Wednesday, January 5, 2011

new year, new recipe!

This is a (slightly-out-of-focus) slice of gluten free breakfast casserole, one of two that I made over the holiday break. It is made of eggs, sausage, gluten-free bread, and cheese, and if you're interested in learning how to make one, just scroll down!

Recipe for Gluten-Free Breakfast Casserole
Serves 6

1lb ground sausage
4 pieces gluten-free bread
6 eggs
1 cup heavy cream
~1/2 cup 1% milk
shredded cheese (at least 1 cup total)
salt, pepper, garlic powder

1) Brown sausage in a hot skillet, being sure to break it up so it is all in small crumbly bits. If there is a lot of fat left when the sausage is done cooking, drain the sausage. Turn off the heat and allow the sausage to cool down to room temperature.

2) Butter the bottom and sides of an 8"x8" cake pan or casserole dish. Place 4 pieces of gluten-free bread in the bottom of the pan, arranged to cover the bottom of the pan/dish. If need be, cut pieces and rearrange or add extra bread.

3) Sprinkle the bread with shredded cheese (I used Tillamook medium cheddar).

4) Spread the cooled sausage crumbles evenly across the bread.

5) Sprinkle the sausage with shredded cheese (I used mozzarella).

6) Crack all six eggs into one bowl and whisk thoroughly until they are completely combined. Add the heavy cream and mix, then add the milk to dilute it until it is thin enough to pour easily.

7) Add salt, pepper, and garlic powder to taste. I used about a teaspoon of salt, a few grinds of black pepper, and about a teaspoon of garlic powder. Mix thoroughly.

8) Pour egg mixture over the top of the sausage layer in the pan, being sure to cover the entire pan evenly. Some sausage will stick out of the top, which is fine, but most of the sausage should be covered.

9) Sprinkle shredded cheese on top (I used Tillamook sharp cheddar).

10) Preheat oven to 350F, and then bake the casserole for at least 30 minutes and up to 45 minutes (depending on your oven and pan/dish selection). The casserole is done when the center is cooked through (test with a toothpick - it should come out clean) and the cheese is lightly browned.

Browning sausage is fun! This was a full pound of Jimmy Dean maple breakfast sausage.

Bread and cheese placement is critical - the bread should cover the entire bottom of the pan, in order to provide a solid foundation for your casserole.

Sausage and the second cheese layer.

Egg mixture fully added - still an inch of clearance on the pan to avoid boilover, but nearly all of the sausage is covered.

Casserole is complete and ready to go into the oven.

Casserole is done baking and is ready to eat!

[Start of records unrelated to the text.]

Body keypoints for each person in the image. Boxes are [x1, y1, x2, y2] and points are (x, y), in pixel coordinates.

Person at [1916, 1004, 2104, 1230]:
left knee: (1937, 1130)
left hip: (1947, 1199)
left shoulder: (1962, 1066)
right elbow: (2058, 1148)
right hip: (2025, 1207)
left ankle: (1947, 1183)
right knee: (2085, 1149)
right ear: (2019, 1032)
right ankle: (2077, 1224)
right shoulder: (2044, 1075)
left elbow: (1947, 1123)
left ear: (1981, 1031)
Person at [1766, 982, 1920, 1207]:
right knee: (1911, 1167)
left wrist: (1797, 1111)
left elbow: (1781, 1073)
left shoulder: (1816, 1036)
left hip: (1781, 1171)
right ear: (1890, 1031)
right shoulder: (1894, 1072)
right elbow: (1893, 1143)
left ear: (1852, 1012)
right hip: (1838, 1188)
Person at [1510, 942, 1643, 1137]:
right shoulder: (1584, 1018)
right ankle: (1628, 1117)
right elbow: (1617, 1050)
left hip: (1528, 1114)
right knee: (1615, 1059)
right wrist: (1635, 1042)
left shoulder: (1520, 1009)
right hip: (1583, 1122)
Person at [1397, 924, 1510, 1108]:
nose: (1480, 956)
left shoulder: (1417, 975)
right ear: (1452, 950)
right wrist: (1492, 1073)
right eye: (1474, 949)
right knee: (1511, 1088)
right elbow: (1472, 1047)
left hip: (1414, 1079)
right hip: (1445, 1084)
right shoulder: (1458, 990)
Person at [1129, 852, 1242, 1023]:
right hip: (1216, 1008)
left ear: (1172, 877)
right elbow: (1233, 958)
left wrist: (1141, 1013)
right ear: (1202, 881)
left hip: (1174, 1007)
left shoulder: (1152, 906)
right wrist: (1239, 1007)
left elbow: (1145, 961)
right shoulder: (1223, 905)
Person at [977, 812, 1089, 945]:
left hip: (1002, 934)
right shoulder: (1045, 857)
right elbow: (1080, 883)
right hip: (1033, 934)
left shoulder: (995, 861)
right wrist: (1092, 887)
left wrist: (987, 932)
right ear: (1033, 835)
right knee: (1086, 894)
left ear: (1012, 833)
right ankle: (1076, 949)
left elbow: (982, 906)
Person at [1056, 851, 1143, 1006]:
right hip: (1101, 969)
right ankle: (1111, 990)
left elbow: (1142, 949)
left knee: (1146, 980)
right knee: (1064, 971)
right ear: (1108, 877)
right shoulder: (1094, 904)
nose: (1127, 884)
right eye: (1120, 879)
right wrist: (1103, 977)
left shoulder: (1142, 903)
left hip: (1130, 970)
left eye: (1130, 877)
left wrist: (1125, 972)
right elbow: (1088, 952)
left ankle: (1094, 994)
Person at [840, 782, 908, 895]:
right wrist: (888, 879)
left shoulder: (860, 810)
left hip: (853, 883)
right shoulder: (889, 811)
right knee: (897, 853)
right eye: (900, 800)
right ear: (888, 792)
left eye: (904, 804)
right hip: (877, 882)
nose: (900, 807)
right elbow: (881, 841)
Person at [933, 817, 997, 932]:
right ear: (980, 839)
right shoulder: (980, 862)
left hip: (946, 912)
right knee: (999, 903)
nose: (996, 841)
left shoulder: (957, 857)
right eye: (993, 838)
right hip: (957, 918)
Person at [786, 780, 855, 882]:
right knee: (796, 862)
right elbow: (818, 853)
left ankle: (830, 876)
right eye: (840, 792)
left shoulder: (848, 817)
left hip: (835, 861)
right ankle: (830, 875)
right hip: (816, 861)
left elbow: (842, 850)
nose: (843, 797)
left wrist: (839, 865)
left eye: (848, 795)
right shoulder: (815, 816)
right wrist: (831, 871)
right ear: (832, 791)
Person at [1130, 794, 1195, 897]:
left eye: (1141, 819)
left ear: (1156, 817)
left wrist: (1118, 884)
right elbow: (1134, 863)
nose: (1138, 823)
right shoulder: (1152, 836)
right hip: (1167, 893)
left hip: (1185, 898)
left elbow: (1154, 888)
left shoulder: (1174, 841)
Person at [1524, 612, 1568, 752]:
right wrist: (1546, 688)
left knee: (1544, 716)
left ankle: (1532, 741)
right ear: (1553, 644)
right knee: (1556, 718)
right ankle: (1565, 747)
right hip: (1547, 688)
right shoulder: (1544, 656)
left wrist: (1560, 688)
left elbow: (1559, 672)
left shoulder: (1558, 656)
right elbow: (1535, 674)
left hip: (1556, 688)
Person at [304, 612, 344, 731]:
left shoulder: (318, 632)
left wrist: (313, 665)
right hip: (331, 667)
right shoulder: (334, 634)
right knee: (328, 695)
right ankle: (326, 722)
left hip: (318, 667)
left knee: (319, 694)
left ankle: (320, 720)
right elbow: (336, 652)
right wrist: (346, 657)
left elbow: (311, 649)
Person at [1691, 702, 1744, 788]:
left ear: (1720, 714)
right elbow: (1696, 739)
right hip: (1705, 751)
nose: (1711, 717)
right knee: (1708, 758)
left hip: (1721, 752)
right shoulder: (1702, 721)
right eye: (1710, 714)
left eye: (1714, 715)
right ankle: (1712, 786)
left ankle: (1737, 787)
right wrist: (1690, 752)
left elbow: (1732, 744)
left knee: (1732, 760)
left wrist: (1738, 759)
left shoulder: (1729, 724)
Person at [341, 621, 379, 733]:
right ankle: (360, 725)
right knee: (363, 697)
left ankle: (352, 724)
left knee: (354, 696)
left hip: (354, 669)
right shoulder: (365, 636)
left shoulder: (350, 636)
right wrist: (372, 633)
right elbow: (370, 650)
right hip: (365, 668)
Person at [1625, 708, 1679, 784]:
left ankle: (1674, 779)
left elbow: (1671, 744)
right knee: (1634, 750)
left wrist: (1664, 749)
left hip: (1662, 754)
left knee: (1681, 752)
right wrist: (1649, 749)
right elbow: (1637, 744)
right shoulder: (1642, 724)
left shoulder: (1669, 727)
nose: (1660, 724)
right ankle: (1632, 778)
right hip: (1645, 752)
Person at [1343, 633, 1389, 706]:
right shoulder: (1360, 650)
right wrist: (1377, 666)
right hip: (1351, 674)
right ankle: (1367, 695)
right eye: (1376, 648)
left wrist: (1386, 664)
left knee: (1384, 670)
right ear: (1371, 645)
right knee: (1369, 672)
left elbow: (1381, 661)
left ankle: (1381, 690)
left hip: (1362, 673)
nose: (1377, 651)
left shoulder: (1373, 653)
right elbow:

This recipe is pretty malleable and adjustable to your own taste - use a spicier sausage, use different types of cheese (just not fresh squishy cheese, it will have too much liquid), or add additional flavorings. I've also added toasted onions or freshly sauteed scallions and garlic, and adding in diced peppers would go well to make a spicier result. The recipe can be paused after Step 9 and put in the refrigerator overnight, so that the casserole can be made ahead and baked the next morning (remember to let the casserole warm to room temperature or add additional baking time). Finally, I doubled the recipe and used a 9"x13" casserole dish to make enough for 12 or more servings with ease.

The resulting casserole will keep nicely in the fridge and reheat easily in either the oven or the microwave for about two days, so for example the 6-serving version lasted Chris and I through three days. I wouldn't keep it much longer than that, however, due to the combination of egg and sausage present.

Let 2011 continue on this tasty course!